Stored items from a collection
+===+

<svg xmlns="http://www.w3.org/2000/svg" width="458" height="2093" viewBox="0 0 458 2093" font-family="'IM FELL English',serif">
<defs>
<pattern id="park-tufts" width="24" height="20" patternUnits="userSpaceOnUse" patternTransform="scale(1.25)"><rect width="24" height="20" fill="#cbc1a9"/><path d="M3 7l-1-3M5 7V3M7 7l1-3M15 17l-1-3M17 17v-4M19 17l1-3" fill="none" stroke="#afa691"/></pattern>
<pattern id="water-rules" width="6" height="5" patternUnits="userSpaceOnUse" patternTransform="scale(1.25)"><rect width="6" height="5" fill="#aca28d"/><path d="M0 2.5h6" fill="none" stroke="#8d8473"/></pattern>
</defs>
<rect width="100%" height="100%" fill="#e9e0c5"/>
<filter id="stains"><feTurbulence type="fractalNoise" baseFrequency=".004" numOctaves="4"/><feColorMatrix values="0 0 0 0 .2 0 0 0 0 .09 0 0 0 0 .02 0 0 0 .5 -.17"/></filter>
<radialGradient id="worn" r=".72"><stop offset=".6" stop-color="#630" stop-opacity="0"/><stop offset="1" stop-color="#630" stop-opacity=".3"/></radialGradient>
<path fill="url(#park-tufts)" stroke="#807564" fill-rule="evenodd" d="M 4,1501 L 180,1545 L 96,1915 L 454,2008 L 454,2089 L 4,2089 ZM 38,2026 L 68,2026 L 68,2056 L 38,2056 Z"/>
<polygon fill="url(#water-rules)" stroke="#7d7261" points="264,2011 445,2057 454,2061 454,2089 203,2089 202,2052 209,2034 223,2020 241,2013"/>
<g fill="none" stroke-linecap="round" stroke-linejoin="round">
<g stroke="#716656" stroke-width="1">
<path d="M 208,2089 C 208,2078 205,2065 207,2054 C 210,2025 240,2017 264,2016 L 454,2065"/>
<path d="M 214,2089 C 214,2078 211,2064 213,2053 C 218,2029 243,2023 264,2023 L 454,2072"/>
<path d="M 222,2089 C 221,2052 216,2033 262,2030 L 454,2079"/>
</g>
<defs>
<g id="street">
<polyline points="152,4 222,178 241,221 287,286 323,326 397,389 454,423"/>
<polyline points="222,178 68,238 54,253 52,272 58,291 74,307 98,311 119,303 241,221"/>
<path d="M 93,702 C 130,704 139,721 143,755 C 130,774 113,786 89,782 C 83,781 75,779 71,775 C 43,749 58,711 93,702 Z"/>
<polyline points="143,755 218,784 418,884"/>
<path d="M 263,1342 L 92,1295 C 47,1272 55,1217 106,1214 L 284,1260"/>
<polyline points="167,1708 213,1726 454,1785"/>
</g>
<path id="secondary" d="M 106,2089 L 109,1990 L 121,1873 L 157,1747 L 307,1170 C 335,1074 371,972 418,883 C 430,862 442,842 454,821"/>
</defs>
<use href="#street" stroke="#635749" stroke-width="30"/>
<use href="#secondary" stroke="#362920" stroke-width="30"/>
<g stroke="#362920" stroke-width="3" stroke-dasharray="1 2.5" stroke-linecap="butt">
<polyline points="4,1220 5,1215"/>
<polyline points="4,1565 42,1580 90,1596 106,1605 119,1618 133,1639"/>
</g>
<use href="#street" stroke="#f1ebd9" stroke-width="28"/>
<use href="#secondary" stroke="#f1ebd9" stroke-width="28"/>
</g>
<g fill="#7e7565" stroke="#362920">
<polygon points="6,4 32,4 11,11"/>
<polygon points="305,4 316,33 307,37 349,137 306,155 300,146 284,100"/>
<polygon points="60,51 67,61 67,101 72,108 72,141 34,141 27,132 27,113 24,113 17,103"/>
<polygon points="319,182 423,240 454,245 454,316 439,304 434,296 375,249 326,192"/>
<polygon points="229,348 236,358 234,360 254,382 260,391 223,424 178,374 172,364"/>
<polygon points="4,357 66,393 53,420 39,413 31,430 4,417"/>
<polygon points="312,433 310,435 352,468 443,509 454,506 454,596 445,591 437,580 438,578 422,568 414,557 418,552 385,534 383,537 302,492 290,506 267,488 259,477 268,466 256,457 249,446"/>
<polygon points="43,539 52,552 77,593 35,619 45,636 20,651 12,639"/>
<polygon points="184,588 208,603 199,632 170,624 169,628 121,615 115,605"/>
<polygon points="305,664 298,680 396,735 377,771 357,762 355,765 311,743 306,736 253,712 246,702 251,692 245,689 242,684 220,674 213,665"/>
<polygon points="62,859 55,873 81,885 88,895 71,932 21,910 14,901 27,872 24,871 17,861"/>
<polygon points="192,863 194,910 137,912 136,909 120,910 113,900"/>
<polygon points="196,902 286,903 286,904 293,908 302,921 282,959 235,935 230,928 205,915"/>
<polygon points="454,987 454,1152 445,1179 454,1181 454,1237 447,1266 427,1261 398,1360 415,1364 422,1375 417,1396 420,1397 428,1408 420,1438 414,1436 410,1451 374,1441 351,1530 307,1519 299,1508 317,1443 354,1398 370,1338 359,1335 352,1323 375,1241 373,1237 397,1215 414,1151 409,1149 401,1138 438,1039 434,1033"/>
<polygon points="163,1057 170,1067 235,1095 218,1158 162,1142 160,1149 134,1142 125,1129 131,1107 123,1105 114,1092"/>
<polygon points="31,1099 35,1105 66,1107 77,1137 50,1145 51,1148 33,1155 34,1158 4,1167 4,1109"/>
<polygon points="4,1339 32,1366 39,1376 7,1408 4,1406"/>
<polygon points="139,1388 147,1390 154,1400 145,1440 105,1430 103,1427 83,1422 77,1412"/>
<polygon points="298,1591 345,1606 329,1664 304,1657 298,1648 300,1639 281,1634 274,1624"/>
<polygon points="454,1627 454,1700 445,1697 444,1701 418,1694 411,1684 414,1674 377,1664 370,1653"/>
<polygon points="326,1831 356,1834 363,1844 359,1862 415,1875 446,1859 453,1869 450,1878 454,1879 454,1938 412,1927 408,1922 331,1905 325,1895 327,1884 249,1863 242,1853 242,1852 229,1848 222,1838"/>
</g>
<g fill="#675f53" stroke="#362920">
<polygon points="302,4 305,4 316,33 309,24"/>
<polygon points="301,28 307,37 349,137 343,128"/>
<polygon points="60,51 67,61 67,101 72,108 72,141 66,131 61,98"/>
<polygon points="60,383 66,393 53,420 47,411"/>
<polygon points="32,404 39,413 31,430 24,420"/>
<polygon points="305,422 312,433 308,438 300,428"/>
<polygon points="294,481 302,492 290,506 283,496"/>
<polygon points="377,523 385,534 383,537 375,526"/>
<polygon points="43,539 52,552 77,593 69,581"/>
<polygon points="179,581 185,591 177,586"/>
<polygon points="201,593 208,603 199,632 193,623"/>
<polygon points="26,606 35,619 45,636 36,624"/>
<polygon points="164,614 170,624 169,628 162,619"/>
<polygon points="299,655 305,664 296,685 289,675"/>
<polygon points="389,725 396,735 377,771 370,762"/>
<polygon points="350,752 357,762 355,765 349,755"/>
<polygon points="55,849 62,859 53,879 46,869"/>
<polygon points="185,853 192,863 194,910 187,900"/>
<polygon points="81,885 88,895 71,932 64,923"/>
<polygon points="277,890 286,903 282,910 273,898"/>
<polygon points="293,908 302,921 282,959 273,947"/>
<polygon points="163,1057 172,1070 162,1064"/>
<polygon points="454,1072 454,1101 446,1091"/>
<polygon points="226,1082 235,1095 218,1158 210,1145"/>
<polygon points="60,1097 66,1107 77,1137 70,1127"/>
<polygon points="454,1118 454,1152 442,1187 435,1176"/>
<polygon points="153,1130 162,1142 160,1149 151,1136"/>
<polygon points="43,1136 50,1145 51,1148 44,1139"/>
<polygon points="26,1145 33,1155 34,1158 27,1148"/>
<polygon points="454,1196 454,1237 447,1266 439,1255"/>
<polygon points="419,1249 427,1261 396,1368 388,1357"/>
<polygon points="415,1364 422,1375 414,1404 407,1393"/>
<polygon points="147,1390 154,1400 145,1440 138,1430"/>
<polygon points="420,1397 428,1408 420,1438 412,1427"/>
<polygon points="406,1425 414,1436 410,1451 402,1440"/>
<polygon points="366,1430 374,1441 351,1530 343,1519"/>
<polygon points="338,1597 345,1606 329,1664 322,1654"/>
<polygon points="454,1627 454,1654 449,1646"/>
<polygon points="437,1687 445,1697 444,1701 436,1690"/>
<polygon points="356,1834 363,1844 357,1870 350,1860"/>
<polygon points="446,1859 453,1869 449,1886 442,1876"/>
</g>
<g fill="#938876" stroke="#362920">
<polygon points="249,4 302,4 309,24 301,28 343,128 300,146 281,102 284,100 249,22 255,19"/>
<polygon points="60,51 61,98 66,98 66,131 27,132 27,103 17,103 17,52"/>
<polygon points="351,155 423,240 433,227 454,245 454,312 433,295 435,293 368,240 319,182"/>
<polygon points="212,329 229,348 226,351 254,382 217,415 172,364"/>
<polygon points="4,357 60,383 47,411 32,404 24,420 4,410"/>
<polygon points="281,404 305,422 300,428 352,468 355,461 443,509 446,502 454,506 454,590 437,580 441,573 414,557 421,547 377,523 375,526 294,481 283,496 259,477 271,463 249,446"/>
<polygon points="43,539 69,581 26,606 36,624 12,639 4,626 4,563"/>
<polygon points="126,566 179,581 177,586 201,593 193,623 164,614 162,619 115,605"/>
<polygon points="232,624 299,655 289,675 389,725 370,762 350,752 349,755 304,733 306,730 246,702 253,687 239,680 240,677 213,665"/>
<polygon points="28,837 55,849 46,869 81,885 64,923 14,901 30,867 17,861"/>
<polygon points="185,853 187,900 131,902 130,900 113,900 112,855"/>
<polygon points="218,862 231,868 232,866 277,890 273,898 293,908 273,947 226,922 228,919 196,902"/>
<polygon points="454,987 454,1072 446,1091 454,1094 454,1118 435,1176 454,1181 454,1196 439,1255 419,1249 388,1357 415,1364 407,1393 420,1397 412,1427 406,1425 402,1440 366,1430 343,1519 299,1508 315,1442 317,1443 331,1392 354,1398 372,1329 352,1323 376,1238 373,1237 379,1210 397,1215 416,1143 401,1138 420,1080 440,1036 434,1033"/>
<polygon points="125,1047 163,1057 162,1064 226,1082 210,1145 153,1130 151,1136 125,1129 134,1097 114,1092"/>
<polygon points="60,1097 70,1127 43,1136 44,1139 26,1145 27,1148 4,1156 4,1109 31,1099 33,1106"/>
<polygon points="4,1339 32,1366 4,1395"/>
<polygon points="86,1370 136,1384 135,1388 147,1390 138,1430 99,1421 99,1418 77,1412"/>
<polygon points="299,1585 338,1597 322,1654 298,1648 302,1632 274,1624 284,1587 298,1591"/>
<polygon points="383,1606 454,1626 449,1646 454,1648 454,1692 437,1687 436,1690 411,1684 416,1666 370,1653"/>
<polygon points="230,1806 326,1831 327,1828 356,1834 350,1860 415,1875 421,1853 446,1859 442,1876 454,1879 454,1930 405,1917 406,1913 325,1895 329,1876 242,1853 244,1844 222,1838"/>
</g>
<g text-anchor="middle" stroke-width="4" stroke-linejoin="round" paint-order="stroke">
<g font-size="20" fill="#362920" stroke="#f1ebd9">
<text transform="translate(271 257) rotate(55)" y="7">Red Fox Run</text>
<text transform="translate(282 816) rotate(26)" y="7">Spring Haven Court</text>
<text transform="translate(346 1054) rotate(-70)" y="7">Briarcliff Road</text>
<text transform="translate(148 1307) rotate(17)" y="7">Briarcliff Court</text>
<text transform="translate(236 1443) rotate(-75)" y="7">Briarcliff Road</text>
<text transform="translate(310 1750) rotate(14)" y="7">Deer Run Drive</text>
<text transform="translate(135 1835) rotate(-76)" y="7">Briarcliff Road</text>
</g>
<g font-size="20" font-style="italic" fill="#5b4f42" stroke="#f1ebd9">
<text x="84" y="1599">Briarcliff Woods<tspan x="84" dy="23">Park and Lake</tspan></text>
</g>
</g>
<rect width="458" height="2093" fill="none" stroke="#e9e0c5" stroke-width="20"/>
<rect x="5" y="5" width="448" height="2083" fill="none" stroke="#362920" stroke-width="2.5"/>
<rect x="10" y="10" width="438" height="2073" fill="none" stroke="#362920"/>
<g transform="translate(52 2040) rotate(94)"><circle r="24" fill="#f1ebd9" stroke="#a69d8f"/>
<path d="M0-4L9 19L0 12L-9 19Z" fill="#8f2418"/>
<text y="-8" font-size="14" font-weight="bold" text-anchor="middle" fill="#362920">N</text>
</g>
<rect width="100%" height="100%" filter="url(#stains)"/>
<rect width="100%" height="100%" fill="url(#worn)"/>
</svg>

+===+

* [WORK ITEM]: Begin at the line containing "136,1384 135,1388 147,1390" and reproduce each line through the end of the records above.

* [RESPONSE TO THIS TASK]:
<polygon points="86,1370 136,1384 135,1388 147,1390 138,1430 99,1421 99,1418 77,1412"/>
<polygon points="299,1585 338,1597 322,1654 298,1648 302,1632 274,1624 284,1587 298,1591"/>
<polygon points="383,1606 454,1626 449,1646 454,1648 454,1692 437,1687 436,1690 411,1684 416,1666 370,1653"/>
<polygon points="230,1806 326,1831 327,1828 356,1834 350,1860 415,1875 421,1853 446,1859 442,1876 454,1879 454,1930 405,1917 406,1913 325,1895 329,1876 242,1853 244,1844 222,1838"/>
</g>
<g text-anchor="middle" stroke-width="4" stroke-linejoin="round" paint-order="stroke">
<g font-size="20" fill="#362920" stroke="#f1ebd9">
<text transform="translate(271 257) rotate(55)" y="7">Red Fox Run</text>
<text transform="translate(282 816) rotate(26)" y="7">Spring Haven Court</text>
<text transform="translate(346 1054) rotate(-70)" y="7">Briarcliff Road</text>
<text transform="translate(148 1307) rotate(17)" y="7">Briarcliff Court</text>
<text transform="translate(236 1443) rotate(-75)" y="7">Briarcliff Road</text>
<text transform="translate(310 1750) rotate(14)" y="7">Deer Run Drive</text>
<text transform="translate(135 1835) rotate(-76)" y="7">Briarcliff Road</text>
</g>
<g font-size="20" font-style="italic" fill="#5b4f42" stroke="#f1ebd9">
<text x="84" y="1599">Briarcliff Woods<tspan x="84" dy="23">Park and Lake</tspan></text>
</g>
</g>
<rect width="458" height="2093" fill="none" stroke="#e9e0c5" stroke-width="20"/>
<rect x="5" y="5" width="448" height="2083" fill="none" stroke="#362920" stroke-width="2.5"/>
<rect x="10" y="10" width="438" height="2073" fill="none" stroke="#362920"/>
<g transform="translate(52 2040) rotate(94)"><circle r="24" fill="#f1ebd9" stroke="#a69d8f"/>
<path d="M0-4L9 19L0 12L-9 19Z" fill="#8f2418"/>
<text y="-8" font-size="14" font-weight="bold" text-anchor="middle" fill="#362920">N</text>
</g>
<rect width="100%" height="100%" filter="url(#stains)"/>
<rect width="100%" height="100%" fill="url(#worn)"/>
</svg>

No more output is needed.